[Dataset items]
⟨

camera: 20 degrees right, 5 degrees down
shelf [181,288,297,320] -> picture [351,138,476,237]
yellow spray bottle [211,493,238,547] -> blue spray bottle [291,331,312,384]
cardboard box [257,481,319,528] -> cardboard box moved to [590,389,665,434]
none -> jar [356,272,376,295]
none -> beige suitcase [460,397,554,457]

⟩
⟨

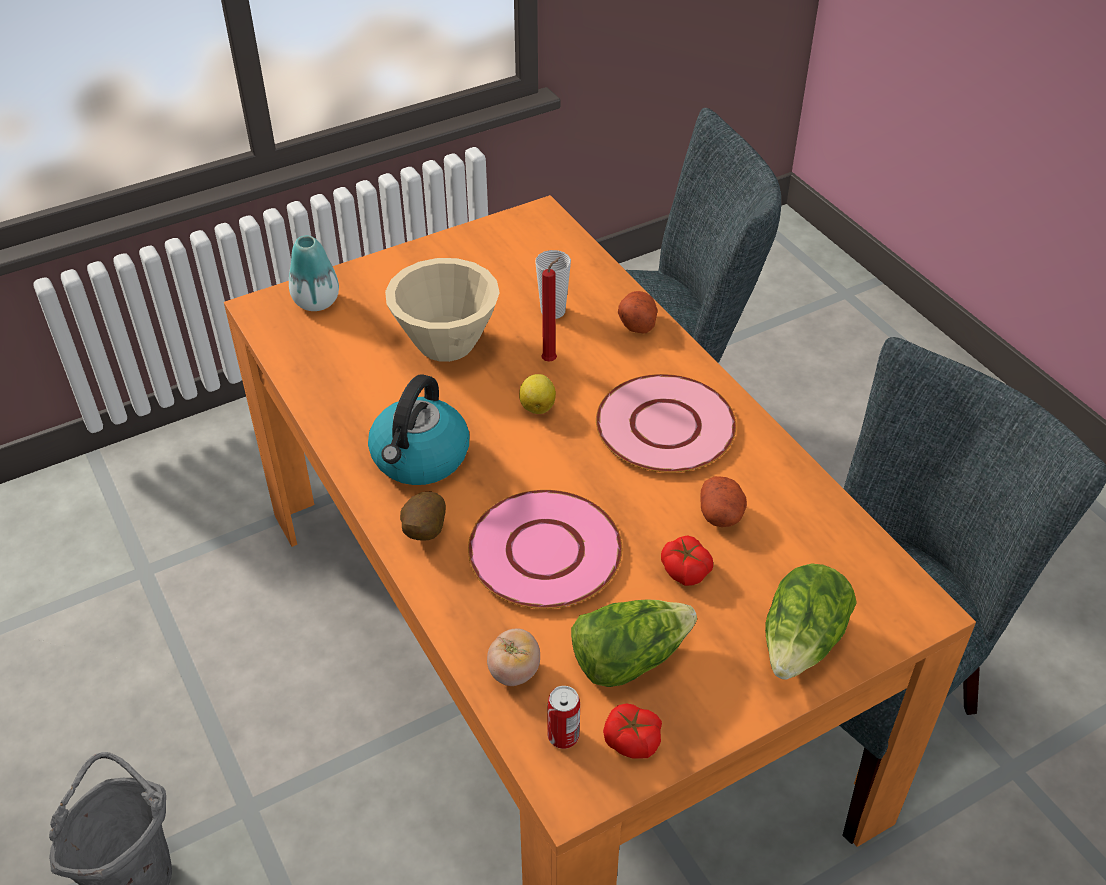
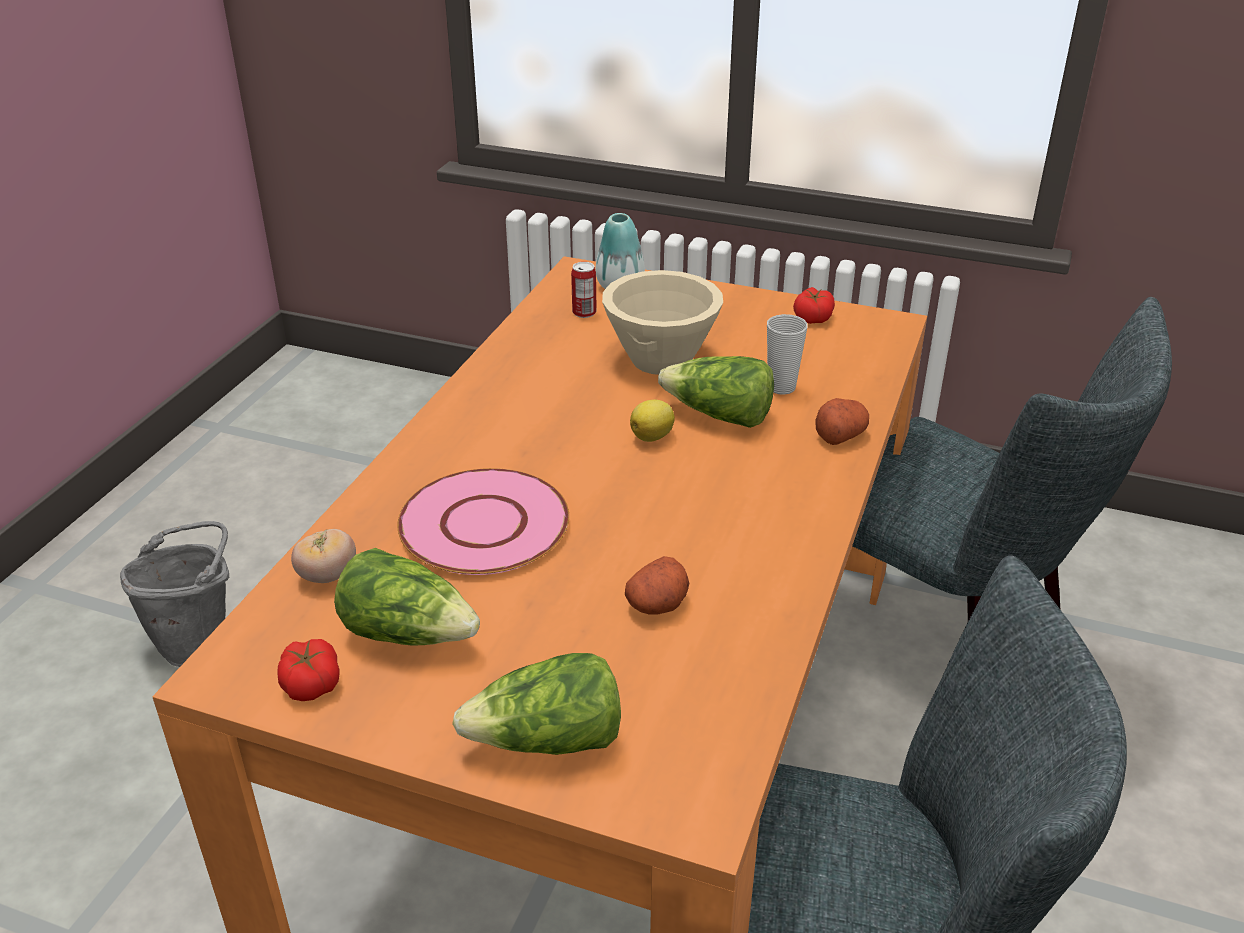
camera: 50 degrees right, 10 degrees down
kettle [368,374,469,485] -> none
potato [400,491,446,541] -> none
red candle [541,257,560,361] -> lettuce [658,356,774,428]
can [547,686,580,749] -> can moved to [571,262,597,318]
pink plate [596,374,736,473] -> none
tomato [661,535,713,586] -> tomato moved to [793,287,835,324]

⟩
⟨

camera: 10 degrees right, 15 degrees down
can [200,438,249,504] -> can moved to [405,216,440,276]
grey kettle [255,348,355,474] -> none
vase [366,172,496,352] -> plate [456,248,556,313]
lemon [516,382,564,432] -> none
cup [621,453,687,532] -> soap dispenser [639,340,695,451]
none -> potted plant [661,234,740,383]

⟩

Work instructions:
Look through the data above and return exactly the lines from the one that contains "cardboard box [257,481,319,528]" to the one that contains "none -> beige suitcase [460,397,554,457]", inclusive, with nothing else.

Answer box:
cardboard box [257,481,319,528] -> cardboard box moved to [590,389,665,434]
none -> jar [356,272,376,295]
none -> beige suitcase [460,397,554,457]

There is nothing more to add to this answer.